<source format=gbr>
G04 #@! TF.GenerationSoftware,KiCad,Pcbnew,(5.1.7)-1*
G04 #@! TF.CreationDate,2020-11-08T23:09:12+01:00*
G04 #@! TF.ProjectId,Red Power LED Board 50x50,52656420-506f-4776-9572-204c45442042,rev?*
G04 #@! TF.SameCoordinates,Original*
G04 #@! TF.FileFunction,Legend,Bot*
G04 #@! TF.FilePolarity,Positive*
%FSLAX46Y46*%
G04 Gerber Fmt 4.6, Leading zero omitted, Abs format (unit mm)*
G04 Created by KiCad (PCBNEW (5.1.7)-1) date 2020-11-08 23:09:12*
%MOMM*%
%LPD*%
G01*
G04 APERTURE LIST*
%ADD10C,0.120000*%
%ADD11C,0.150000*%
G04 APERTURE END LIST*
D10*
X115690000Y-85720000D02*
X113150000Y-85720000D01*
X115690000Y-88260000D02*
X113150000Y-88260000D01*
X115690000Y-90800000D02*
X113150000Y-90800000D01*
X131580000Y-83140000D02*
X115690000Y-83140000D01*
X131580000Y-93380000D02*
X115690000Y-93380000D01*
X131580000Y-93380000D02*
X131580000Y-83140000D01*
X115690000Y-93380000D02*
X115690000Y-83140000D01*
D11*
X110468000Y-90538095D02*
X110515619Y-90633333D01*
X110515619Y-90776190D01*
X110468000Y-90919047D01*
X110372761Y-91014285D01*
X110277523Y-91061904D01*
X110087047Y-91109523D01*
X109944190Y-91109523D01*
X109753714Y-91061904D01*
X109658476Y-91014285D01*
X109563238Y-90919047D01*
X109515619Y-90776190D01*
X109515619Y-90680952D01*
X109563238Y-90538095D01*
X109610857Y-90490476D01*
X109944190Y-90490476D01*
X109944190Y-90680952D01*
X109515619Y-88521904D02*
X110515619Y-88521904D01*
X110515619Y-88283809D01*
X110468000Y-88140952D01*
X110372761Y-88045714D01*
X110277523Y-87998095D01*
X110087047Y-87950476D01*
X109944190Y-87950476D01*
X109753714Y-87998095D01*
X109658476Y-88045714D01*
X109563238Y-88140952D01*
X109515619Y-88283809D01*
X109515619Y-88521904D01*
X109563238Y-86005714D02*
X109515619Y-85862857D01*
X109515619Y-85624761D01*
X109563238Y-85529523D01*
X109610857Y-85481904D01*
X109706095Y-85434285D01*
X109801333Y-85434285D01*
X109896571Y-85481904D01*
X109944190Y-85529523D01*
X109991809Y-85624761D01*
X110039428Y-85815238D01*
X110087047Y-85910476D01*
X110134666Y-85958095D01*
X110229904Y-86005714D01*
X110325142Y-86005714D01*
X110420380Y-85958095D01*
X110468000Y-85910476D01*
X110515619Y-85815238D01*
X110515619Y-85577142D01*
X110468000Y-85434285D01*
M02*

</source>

* * * * * * *

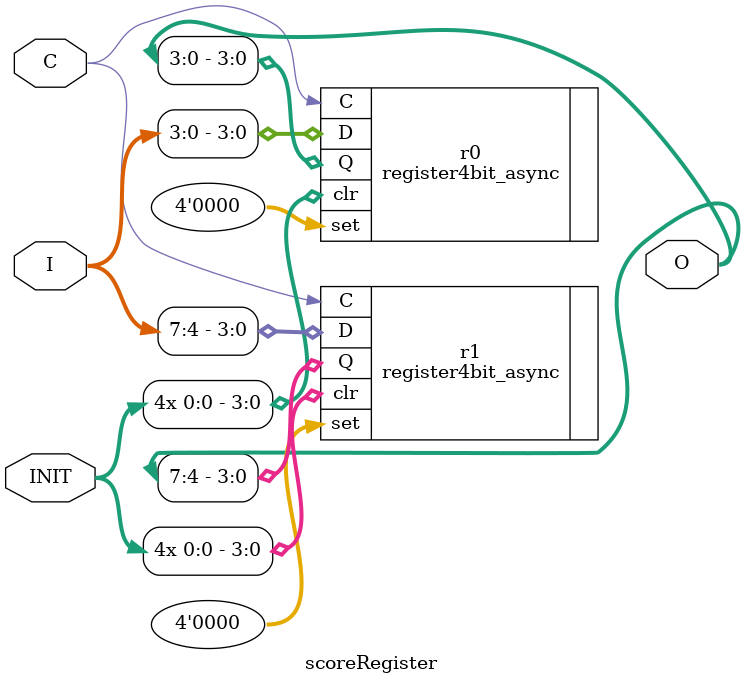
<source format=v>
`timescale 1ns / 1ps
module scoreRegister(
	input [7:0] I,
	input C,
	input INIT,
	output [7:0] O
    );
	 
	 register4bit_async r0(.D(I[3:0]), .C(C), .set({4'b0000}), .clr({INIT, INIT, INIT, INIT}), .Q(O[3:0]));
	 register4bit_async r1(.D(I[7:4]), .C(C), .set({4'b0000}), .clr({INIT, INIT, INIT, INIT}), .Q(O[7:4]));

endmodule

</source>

* * * * * * *

Work instructions: What is asked for is an exact copy of the lines above from the one containing "X110087047Y-91109523D01*" through the one containing "X109515619Y-88521904D02*", and only those.

Result of this task:
X110087047Y-91109523D01*
X109944190Y-91109523D01*
X109753714Y-91061904D01*
X109658476Y-91014285D01*
X109563238Y-90919047D01*
X109515619Y-90776190D01*
X109515619Y-90680952D01*
X109563238Y-90538095D01*
X109610857Y-90490476D01*
X109944190Y-90490476D01*
X109944190Y-90680952D01*
X109515619Y-88521904D02*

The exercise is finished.